* [Passage to read]:
* Start *
PASSIVE ACOUSTIC SOURCE POSITIONING

Abstract

A method of passive acoustic source positioning of sea-going platforms is disclosed. The method includes positioning of RGPS pods and AHRS acoustic sensors on a fixed surface. Further, the method includes positioning an air gun including gun strings and positioning a set of reflective nodes (sonar bells) along each gun string on each gun cluster position with known fixed offsets. The reflective nodes will reflect the echo from the AHRS acoustic sensor, which will accurately capture their position and transmit the position data to a surface vessel.

Claims

1-14. (canceled)

15. A passive acoustic source positioning air gun comprising: a stiff tube that houses RGPS pods and AHRS acoustic sensors, the said RGPS pods are configured to transmit surface positioning to an acoustic communications unit on a surface vessel, the said AHRS acoustic sensors are configured to register motion (attitude) while in same axis as RGPS pods; gun strings; and a set of reflective nodes, wherein said RGPS pods and the said AHRS acoustic sensors are co-located on the said stiff tube, creating an axis in the cross-line vertical plane centre of the gun float, wherein one of the said RGPS pod is positioned on the top side and one the said AHRS acoustic sensor is positioned on the bottom side of the said stiff tube, characterized in that the said RGPS pods and AHRS acoustic sensors are positioned in the same axis sharing the same rigging structure on the said stiff tube, characterised in that the said reflective nodes are positioned along each gun string on each gun cluster position, wherein the said reflective nodes are positioned with a fixed offset from the centre of said each gun cluster.
* End *
[Data items]
* Start *
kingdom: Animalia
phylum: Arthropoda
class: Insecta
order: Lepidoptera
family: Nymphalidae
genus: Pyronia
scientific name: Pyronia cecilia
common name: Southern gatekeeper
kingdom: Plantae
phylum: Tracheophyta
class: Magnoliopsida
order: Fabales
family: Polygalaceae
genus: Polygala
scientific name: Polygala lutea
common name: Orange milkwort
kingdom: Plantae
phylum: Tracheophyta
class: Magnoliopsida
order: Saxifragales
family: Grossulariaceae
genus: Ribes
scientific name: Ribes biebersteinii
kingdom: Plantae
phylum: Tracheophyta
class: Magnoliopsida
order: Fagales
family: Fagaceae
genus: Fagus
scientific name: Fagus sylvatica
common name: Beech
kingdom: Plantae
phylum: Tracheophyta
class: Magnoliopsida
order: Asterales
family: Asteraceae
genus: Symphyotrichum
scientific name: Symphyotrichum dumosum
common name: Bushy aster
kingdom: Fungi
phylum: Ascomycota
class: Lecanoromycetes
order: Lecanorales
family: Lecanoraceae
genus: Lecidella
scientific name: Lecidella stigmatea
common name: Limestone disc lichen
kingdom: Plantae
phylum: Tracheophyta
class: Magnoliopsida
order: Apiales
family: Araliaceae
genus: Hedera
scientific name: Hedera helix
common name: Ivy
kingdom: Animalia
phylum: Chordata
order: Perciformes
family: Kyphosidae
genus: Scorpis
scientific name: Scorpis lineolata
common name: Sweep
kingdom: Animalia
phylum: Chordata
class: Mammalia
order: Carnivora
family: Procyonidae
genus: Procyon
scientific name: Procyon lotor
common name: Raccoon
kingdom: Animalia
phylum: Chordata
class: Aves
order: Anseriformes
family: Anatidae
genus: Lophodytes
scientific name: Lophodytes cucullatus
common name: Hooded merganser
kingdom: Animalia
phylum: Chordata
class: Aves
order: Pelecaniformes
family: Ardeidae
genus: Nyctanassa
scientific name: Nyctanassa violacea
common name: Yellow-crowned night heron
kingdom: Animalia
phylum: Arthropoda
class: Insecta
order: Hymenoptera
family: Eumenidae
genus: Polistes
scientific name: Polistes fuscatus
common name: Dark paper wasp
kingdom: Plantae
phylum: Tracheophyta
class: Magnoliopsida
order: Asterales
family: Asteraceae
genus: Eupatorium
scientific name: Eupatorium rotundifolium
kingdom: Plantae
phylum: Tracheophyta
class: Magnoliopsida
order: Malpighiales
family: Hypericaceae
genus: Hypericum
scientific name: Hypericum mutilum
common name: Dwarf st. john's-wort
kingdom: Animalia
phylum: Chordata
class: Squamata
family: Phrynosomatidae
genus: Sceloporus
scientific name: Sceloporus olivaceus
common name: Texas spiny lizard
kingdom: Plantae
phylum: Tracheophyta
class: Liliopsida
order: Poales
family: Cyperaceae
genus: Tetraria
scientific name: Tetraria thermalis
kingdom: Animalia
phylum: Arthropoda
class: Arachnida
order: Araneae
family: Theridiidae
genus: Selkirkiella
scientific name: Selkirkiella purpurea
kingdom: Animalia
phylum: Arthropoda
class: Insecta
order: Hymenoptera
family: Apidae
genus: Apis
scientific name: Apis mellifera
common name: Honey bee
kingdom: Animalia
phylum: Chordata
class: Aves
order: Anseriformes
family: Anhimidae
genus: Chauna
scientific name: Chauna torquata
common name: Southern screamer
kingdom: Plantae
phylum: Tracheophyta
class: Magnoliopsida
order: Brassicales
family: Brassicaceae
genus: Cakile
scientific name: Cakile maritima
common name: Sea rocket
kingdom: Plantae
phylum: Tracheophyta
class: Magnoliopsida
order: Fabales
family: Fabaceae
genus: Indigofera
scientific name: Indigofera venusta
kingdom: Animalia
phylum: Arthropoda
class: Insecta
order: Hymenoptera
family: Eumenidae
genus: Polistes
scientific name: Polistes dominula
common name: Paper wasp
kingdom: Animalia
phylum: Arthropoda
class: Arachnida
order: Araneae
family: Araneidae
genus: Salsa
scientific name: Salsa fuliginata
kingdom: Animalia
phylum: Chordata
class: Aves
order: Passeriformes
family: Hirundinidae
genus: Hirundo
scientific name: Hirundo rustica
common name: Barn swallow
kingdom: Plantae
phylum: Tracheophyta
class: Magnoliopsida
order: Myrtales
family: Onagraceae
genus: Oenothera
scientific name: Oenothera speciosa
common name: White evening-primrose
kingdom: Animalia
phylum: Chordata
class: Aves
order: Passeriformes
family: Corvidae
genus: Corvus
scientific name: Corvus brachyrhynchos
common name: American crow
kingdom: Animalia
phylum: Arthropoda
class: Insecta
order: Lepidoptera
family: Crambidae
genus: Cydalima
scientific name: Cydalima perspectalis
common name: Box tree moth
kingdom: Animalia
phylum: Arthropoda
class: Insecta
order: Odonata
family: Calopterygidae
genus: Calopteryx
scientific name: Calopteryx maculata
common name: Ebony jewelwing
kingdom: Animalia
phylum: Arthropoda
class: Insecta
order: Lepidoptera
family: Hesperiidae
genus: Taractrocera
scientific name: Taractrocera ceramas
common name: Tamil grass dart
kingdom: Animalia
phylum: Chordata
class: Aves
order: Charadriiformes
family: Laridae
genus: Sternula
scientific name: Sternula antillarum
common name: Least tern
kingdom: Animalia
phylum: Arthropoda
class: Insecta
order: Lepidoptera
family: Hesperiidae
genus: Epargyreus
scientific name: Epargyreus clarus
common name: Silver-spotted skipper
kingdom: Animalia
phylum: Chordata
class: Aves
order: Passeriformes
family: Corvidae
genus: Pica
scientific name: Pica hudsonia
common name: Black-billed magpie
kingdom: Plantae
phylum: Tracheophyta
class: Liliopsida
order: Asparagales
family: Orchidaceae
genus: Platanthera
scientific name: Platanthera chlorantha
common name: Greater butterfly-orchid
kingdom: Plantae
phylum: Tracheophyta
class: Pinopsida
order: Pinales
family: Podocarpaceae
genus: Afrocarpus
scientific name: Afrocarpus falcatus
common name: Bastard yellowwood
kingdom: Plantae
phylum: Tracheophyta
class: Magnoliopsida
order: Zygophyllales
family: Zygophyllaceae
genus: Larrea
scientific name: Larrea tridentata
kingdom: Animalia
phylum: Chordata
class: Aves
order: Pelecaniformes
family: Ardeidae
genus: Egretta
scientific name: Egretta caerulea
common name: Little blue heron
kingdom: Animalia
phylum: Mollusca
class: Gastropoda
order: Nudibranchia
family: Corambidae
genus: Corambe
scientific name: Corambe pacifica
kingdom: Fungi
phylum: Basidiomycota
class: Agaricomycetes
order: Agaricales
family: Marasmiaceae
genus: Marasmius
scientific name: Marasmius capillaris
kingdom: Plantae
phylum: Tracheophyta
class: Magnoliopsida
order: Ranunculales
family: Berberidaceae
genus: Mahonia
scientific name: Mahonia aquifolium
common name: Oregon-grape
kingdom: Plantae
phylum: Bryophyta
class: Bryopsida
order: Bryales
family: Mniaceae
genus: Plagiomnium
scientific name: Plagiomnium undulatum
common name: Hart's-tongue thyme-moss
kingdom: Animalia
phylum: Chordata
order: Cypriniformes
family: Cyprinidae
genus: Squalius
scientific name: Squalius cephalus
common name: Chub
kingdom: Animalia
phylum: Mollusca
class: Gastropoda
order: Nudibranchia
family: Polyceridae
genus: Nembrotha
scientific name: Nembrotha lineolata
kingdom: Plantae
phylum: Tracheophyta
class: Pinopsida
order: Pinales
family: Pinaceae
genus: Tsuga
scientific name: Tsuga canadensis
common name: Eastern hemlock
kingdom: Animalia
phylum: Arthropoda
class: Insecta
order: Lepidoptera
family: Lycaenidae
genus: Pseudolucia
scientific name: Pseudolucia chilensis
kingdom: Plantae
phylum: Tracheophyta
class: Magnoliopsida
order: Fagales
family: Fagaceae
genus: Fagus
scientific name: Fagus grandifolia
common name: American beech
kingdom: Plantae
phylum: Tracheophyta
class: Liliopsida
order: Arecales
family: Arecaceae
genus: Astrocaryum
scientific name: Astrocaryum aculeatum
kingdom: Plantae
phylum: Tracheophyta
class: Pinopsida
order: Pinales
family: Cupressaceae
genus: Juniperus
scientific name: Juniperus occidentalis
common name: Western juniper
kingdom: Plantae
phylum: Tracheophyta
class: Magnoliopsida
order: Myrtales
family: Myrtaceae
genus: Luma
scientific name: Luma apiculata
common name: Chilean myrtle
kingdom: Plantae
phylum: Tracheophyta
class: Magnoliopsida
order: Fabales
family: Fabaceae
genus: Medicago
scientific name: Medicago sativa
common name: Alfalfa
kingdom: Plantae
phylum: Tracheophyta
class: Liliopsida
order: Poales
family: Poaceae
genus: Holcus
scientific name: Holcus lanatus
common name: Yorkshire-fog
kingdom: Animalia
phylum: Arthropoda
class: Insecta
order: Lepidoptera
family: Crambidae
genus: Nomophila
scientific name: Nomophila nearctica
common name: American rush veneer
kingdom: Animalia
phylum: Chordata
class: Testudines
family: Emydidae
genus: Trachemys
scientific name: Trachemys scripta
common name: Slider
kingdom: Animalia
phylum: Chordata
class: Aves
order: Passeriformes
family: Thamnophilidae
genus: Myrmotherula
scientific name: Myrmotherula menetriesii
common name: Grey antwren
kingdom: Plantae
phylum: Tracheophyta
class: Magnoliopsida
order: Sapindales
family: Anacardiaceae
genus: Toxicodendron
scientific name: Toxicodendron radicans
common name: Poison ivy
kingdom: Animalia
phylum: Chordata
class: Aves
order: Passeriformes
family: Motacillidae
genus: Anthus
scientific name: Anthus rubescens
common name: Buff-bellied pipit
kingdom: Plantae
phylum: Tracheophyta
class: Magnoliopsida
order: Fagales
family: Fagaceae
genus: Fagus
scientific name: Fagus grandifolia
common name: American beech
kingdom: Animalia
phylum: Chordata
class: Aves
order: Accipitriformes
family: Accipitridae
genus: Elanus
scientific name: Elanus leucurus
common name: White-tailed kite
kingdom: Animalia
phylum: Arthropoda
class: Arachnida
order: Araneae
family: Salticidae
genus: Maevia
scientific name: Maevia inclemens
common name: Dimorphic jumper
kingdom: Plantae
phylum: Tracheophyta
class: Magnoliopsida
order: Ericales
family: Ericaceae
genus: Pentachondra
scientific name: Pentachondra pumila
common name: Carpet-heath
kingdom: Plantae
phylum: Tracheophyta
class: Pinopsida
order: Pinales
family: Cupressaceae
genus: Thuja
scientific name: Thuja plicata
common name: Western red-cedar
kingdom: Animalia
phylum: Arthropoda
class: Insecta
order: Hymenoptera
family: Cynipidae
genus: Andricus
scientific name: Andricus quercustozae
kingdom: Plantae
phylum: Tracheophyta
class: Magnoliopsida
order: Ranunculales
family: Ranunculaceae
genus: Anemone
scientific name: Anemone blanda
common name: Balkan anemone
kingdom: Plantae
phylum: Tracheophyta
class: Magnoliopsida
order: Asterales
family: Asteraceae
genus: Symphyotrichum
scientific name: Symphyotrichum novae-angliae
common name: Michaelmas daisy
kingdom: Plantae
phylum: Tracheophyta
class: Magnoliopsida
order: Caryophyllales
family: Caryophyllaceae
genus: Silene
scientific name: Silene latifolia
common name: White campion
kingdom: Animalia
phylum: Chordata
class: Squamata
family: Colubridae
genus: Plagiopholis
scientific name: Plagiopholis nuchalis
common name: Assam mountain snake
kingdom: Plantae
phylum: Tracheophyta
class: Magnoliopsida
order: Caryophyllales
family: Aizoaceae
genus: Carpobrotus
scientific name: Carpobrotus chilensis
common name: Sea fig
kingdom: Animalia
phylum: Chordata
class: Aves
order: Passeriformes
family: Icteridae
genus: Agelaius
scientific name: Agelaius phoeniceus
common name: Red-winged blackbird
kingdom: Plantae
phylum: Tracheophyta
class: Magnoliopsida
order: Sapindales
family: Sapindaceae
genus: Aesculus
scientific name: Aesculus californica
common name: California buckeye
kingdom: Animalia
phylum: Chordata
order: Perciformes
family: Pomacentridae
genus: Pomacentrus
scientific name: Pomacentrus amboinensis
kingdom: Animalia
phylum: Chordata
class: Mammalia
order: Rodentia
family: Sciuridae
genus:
* End *
* [Problems to solve]:
1. Repeat the passage on passive acoustic source positioning word for word, starting with "A method of" and going on through "1-14. (canceled)".
2. Write the next part of the passage on passive acoustic source positioning, picking up right after its final sentence.
Nothing in the lines above is needed here.

* [Responses by task]:
1.
A method of passive acoustic source positioning of sea-going platforms is disclosed. The method includes positioning of RGPS pods and AHRS acoustic sensors on a fixed surface. Further, the method includes positioning an air gun including gun strings and positioning a set of reflective nodes (sonar bells) along each gun string on each gun cluster position with known fixed offsets. The reflective nodes will reflect the echo from the AHRS acoustic sensor, which will accurately capture their position and transmit the position data to a surface vessel.

Claims

1-14. (canceled)

2.
16. The passive acoustic source positioning of claim 15, wherein said positioning is resistant to air gun firing forces.

17. The passive acoustic source positioning of claim 15, wherein provides measured distance between the AHRS acoustic sensor and the air gun for accurate positioning.

18. The passive acoustic source positioning of claim 15, wherein further data transmission form the said integrated RGPS pods and the said AHRS acoustic sensors is through radio or wire to said communications unit on the surface vessel.

19. The passive acoustic source positioning of claim 15, wherein further the said AHRS acoustic sensors are configured to receive and transmit position from the passive reflective nodes placed on each of the gun clusters.

20. The passive acoustic source positioning of claim 15, wherein the said AHRS acoustic sensors or equivalent include an attitude sensor allowing any tilt to be identified and corrected.

21. The passive acoustic source positioning of claim 15, wherein the said reflective nodes are positioned with fixed known offsets on each individual gun cluster.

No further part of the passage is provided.